Once it has become clear through direct experience that this Consciousness that we intimately and directly know ourselves to be, is ever-present and independent of objects (whether or not these objects are appearing) there is no longer any need to try to get rid of these objects by any focussing of the attention.

If anything it is a relaxation rather than a focussing of the attention. However, it should be emphasised that this relaxation is brought about naturally, effortlessly and spontaneously through understanding rather than through any effort or discipline of the mind.

Only an object can be concentrated upon and Consciousness is not an object. Moreover Consciousness is ever-present and is therefore available to itself, as it were, at every single moment, irrespective of the particular characteristics of that moment.

Once it has been seen clearly that we are already and always Consciousness itself, and that the Consciousness we intimately and directly know ourselves to be is the Presence in which all appearances of the mind, body and world appear, then we simply take our stand knowingly as this Presence.

This Presence that we are is like an open, loving space which welcomes all things impartially into itself. Whether we know it or not, we are that, but now we take our stand there knowingly. Not we, a person, an entity, but rather ‘I,’ ‘We’ take our stand in and as our Self, as we are, this Knowing Presence.

If however, we still feel that we are a separate entity we can simply offer or surrender every appearance of the mind, body and world to this open, loving Presence. If we know ourselves to be this Presence we can simply welcome all appearances within our Self, without agenda. Surrendering or offering is, for the ‘person,’ what welcoming is for Presence. They amount to the same thing, because in surrendering or offering all appearances, the separate self, the primal object, is itself offered up.

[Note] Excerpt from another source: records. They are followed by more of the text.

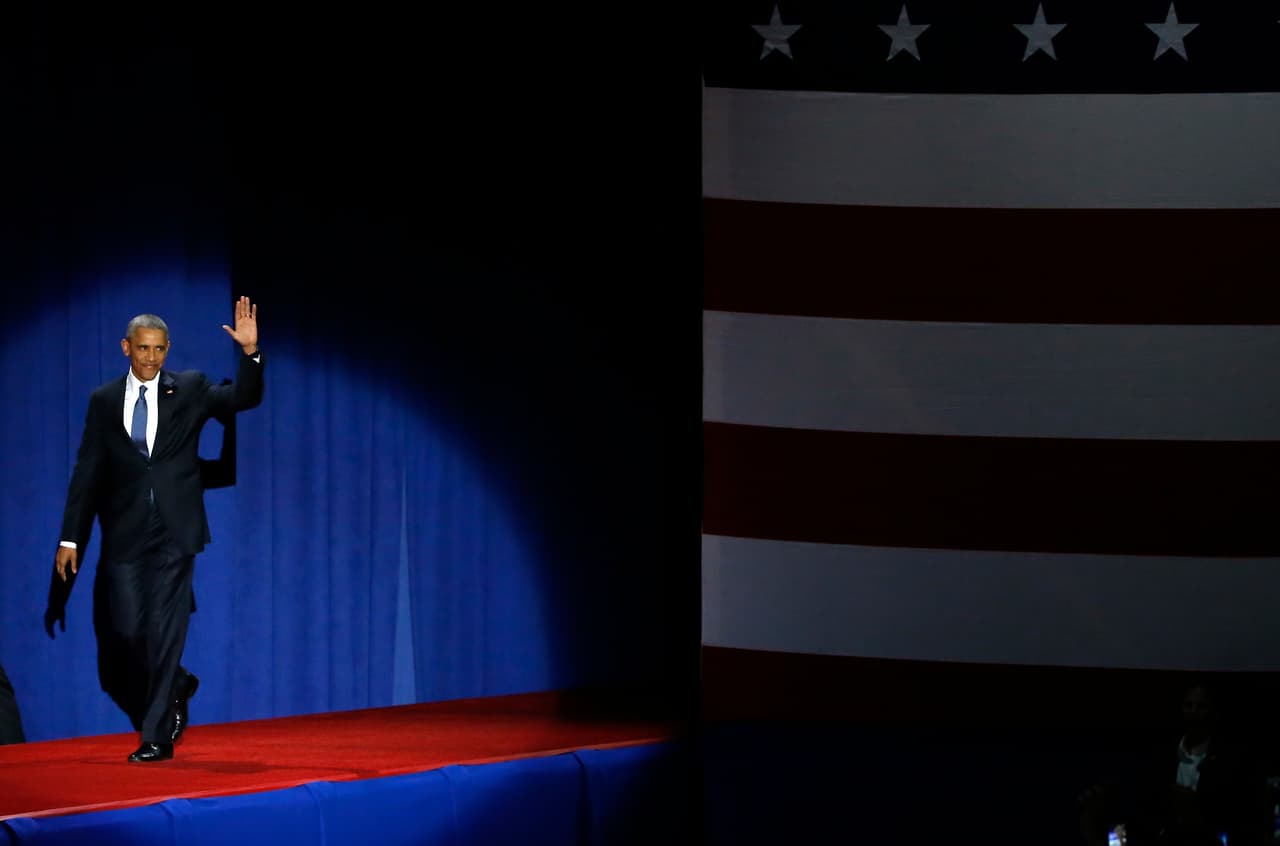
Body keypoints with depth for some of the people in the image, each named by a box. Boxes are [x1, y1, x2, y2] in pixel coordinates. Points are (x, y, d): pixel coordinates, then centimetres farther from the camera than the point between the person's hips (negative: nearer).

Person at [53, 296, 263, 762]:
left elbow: (243, 398, -7)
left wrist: (250, 352, -23)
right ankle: (175, 689, 31)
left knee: (165, 630, -5)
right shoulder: (104, 400, 7)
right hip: (125, 533, 2)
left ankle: (157, 737, -1)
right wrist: (71, 538, 5)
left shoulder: (190, 388, 4)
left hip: (174, 531, -2)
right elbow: (87, 472, 7)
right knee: (128, 628, 1)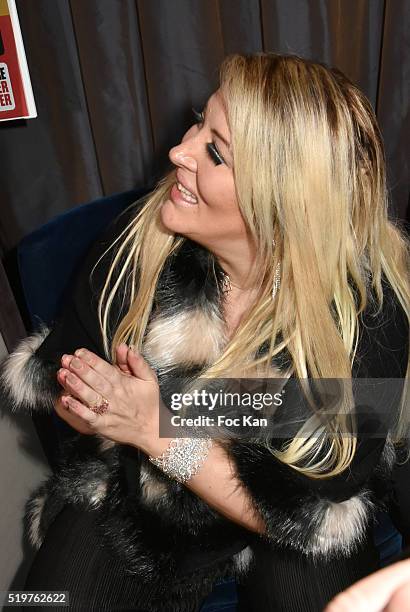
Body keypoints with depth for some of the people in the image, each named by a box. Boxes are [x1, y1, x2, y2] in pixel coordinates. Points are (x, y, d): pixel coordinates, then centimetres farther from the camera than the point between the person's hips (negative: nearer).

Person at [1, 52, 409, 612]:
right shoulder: (139, 239, -18)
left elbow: (302, 515, -20)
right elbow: (55, 370, -3)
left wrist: (158, 429, -29)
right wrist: (112, 413, -24)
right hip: (130, 496, 1)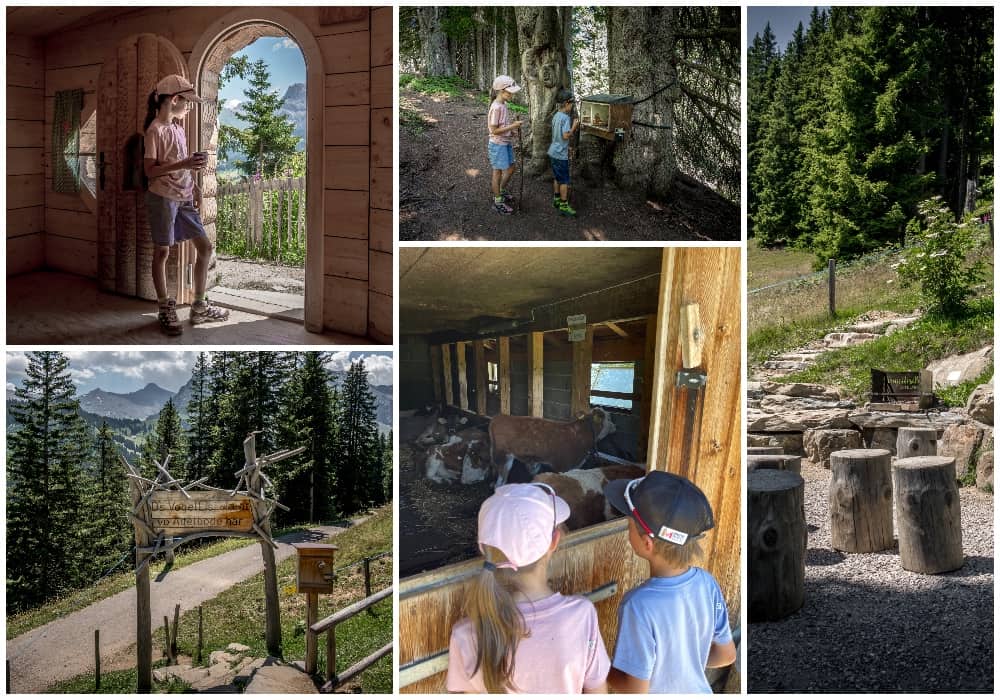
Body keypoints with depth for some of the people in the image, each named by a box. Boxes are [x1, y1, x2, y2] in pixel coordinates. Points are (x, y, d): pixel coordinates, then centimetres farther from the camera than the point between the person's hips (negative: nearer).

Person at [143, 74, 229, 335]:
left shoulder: (178, 128, 13)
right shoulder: (155, 130, -11)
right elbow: (150, 170, -15)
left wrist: (193, 186, 10)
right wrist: (183, 165, -22)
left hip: (183, 197, 8)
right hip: (163, 196, -8)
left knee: (205, 247, 6)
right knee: (162, 251, 1)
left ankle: (200, 307, 16)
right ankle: (165, 310, 10)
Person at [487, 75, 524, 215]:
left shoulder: (503, 104, 4)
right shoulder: (496, 108, -24)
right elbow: (494, 130, -23)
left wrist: (513, 125, 0)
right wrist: (512, 126, -21)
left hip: (506, 143, 9)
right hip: (498, 144, -9)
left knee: (510, 169, 19)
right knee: (498, 172, 4)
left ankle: (501, 191, 41)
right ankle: (498, 201, 16)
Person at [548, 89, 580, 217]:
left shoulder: (556, 116, 9)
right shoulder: (565, 118, -19)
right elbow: (566, 136, -24)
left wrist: (573, 129, 14)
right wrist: (574, 126, -12)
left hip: (553, 152, 9)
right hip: (561, 154, -9)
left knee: (557, 178, 20)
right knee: (564, 181, -2)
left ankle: (556, 199, 31)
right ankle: (564, 206, 1)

As we take our stand as this Knowing Presence it becomes clearer and clearer, usually over a period of time, that we are not just the background, the witness of all experience but also its substance. In the path of wisdom or discrimination we come to know ourselves as ‘nothing,’ that is, no-thing, non-objective Knowing Presence prior to and independent of the mind, body and world. In the path of love we come to know ourselves as everything, the substance of all things.


As regards, the prerequisite for Enlightenment: as ‘Enlightenment’ is the timeless, non-objective experience of Consciousness knowing its own Being, the only prerequisite for such a knowing is Consciousness and Being. See clearly in your own intimate and direct experience that Consciousness and Being are ever-present, which means right now, in this very experience, they are shining. If you feel that Consciousness and Being are not present, that you are somehow separate from or other than this Knowing Presence, simply turn your heart and your mind towards it, towards that placeless place in your self that is the most intimate thing that you know. Remain there and allow it to reveal itself to you, that is, to itself. This turning round is the moment the prodigal son turns away from the world of objects towards the ‘father’ and is immediately met with the purple robe of Love. If the personal entity does anything at all, it simply turns around. Presence does everything else.